**Source**
◆ ◆ ◆

World Policy

World Policy Journal
Volume XVI, No 3, Fall 1999

 

Coda: China and America—The Way We Live Now
By James Chace

 

At best, relations between China and the United States are starting to resemble relations between France and America in the period since 1940. There is a zigzag effect: things worsen between the two nations, often through miscalculation and misunderstanding, and then, because neither government wants a serious break, efforts are made to patch things up. This may well prove to be the pattern of Chinese-American relations well into the twenty-first century, and if so, leaders of both countries will have to learn to live with it. On the other hand, let us not forget that underlying the rhetoric of French-American disagreements is an acknowledgment that France is our oldest ally, that we probably could not have won the Revolutionary War without its help, and that our fundamental interests have only rarely clashed.

China is a different case. We have exploited it economically and fought a proxy war with it in Korea. After President Nixon’s decision to seek a rapprochement with Beijing in the early 1970s, our policies toward mainland China have been singularly uneven, blowing hot or cold often in reaction to U.S. domestic pressures. During the first Clinton administration, U.S. policymakers sharply criticized the Chinese leadership for its violations of human rights; then, with Madeleine Albright as secretary of state, Washington began to pursue a far more consistent policy of engagement.

◆ ◆ ◆

**Dataset**

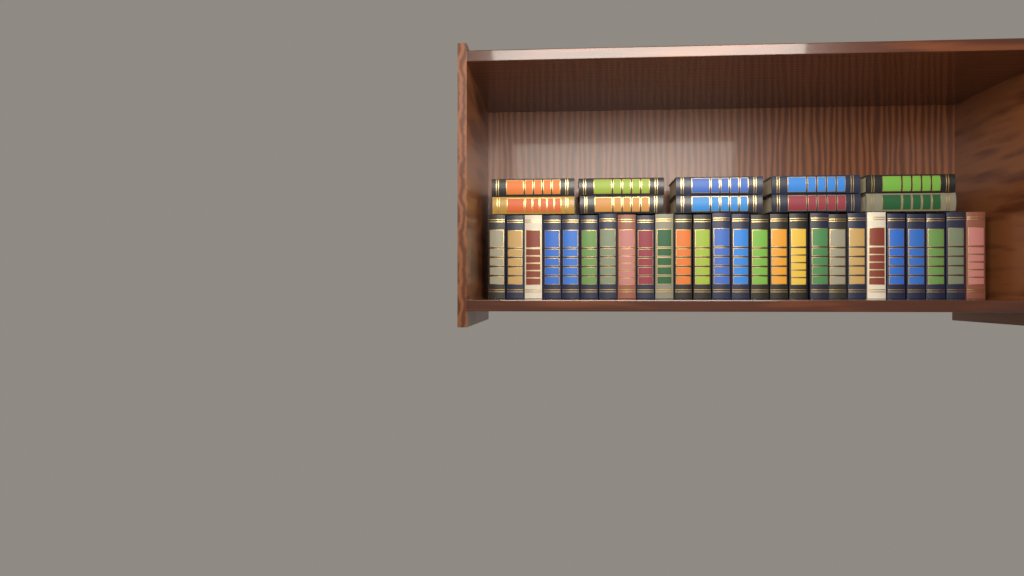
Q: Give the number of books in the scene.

◆ ◆ ◆

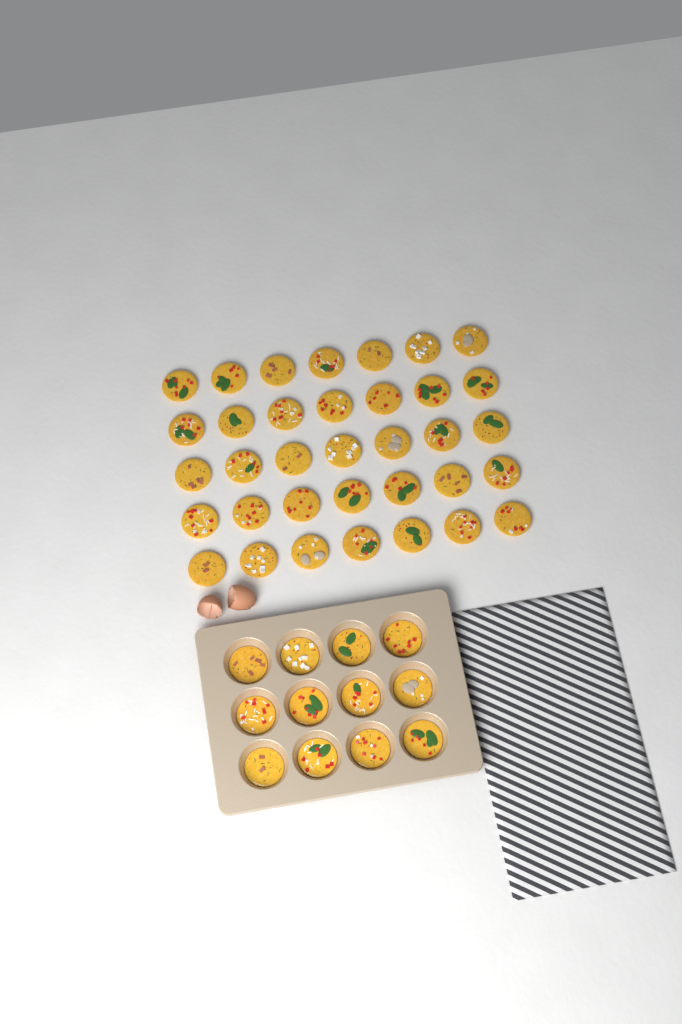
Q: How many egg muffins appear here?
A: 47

◆ ◆ ◆

In the essay on China and America, which country is described as America's oldest ally?

France